The bride's hands are covered with decorative patterns inked in henna, the groom is perfumed and the guests feast and dance the night away in a colorful tent.
In most ways, the happiest day of Shofika Begum and Saddam Hussein's lives mirrors that of couples getting married the world over.
The big difference is where the two are living and celebrating their wedding — at Kutupalong refugee camp, one of several sprawling settlements of bamboo poles and plastic sheets in Bangladesh's Cox's Bazar district, where about 660,000 Rohingya Muslims from Myanmar, most of whom are stateless, have sought refuge since late August.
Rohingya militant attacks on Myanmar security forces on Aug. 25 triggered a brutal Myanmar counter-attack that the United Nations has called a textbook example of ethnic cleansing.
That, in turn, sparked what the UN refugee agency has called the world's fastest-growing refugee crisis.
Myanmar's military says the crackdown was a legitimate counter-insurgency operation, exonerating its security forces of all accusations of atrocities in an internal investigation.
Both the bride and groom are from Kha Maung Seik, a village in Maungdaw township in Myanmar's Rakhine State. The village is known to the Rohingya as Foira Bazar for its market of about 1,000 shops.
Saddam, 23, and Shofika, 18, planned to marry even before the latest violence.
Saddam, whose family were shopkeepers in Myanmar, said they fled after military forces burnt their homes. He lost touch with Shofika for a couple of weeks during that chaotic period, but they were reunited in Kutupalong camp.
Three months later, they are celebrating their wedding.
A Muslim cleric officiates the prayers and performs the religious ceremony to marry the couple in a small tent decorated with blankets in vibrant patterns. Only men attend this ceremony.

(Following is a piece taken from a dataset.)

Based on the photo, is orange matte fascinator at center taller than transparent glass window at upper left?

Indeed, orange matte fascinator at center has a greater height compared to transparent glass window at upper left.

Shofika spends much of the wedding day in a separate tent, being attended to by female relatives.
The party begins shortly after, with a large meal served in a big tent to 20 guests at a time. A cow was slaughtered the day before and a curry prepared for the feast.
Men are served first, then the women sit down and lastly, the children eat. The free meal is distributed to children in plastic bags, but a scuffle that erupts means that some of it ends up in the mud.
"Here, at least, we don't have to pay," Saddam says, when asked how he feels about getting married at the camp, explaining that the administrator in their village had asked for a payment of 500,000 kyat ($370) from couples wanting to wed.
After everyone has had their fill, the long tables and plastic chairs are removed, and a loudspeaker is hooked up.
It's time for a dance.
A professional dancer and his two assistants take to the floor with flashy moves to warm up the crowd. Soon, everyone is clapping and getting on their feet.
The happiness of their wedding day belies the uncertainty that Saddam and Shofika feel about their future in the overcrowded refugee camp.
"We will wait to have children," Saddam said. "We need to know whether we are staying here or going back to Myanmar first. I would only return if we are given Myanmar nationality."